My last post ventured forth in search of the brilliant wit of certain Presidents/would-be Presidents (past and present). Now I think it only fair to give equal time to the dim-witted musings of those of such sapience as to merit their own re-visiting. By so doing, I intend to demonstrate that a politician need not be Ronald Obama, Barack Reagan, or even Lucy Lou* to prove his/her comedic bone fides (or fidos, as the case may be) for high office.
*canine Mayor of Rabbit Hash, KY, whose dogged bid for the Presidency regrettably went up in smoke when her campaign headquarters went down in flames:
So, without further adog, let us turn our attention to the business at hand (or paw):
When a great many people are unable to find work, unemployment results. –Calvin Coolidge
Rarely is the question asked, “Is our children learning?” –George W. Bush
The voters have spoken — the bastards! –Morris Udall (after his loss in the 1976 Democratic Presidential primary)
It isn’t pollution that’s harming our environment.
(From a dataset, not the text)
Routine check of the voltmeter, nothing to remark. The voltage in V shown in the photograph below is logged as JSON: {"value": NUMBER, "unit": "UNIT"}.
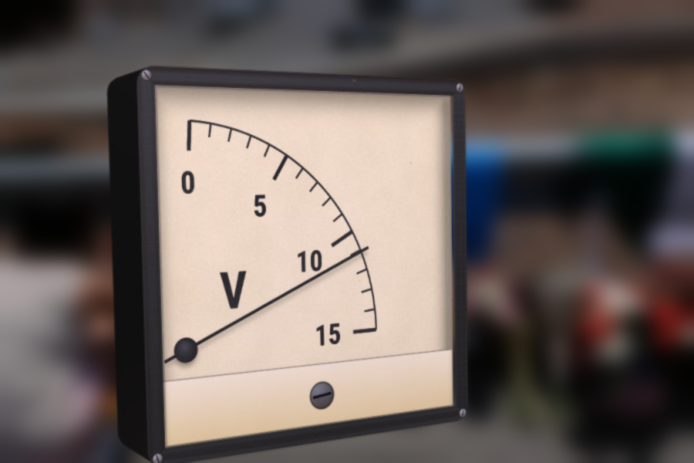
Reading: {"value": 11, "unit": "V"}
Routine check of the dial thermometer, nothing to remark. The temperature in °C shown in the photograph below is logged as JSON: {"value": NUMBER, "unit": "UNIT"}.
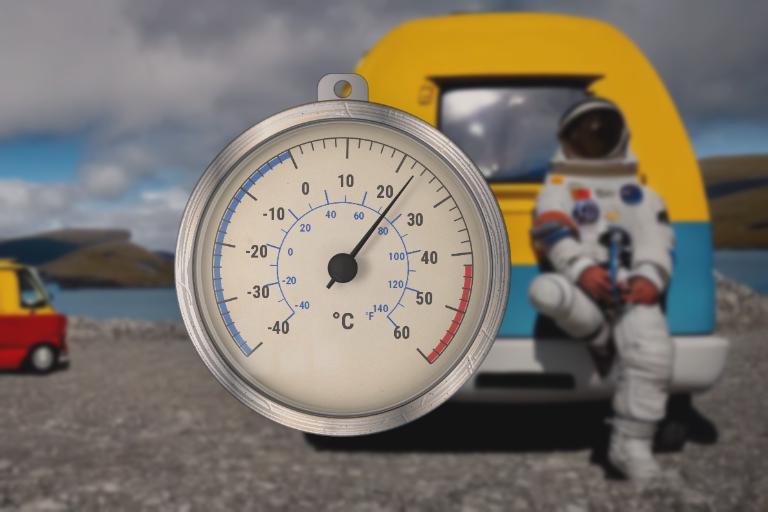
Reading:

It’s the impurities in our air and water that are doing it. –Dan Quayle (V.P. under George H. W. Bush and later a Presidential candidate for a short time)
Our enemies are innovative and resourceful, and so are we. They never stop thinking about new ways to harm our country, and neither do we. –George W. Bush
My friends, no matter how rough the road may be, we can and we will never, never surrender to what is right. –Dan Quayle
Too many good docs are getting out of the business. Too many OB-GYNs aren’t able to practice their love with women all across this country. –George W. Bush
I have made good judgments in the past. I have made good judgments in the future. –Dan Quayle
Hattie, I’m horny. –Bruce Babbitt to Mrs. Babbitt (not realizing his microphone was on) during his 1988 Democratic Presidential campaign
A zebra cannot change his spots. –Al Gore (not true; zebras change their spots every time they move — ha ha)
I want to be sure [the choice for new IRS commissioner] is a ruthless son of a bitch, that he will do what he’s told, that every income tax return I want to see, I see, [and] that he will go after our enemies and not our friends. If he isn’t, he doesn’t get the job. –Richard Nixon (May 1971 tapes)
There’s a place in Hell reserved for women who don’t support other women. –Sarah Palin on 10/4/08, when she was John McCain’s running mate
Well, Sarah, I may not be a woman, but I’ll be damned — who knew that you could be counted on to support Hillary Clinton for President in 2016? And now I can bring this post to a close, mercifully finding no need to inflict on my readers proof, in so many words, of The Donald’s endlessly witless qualifications.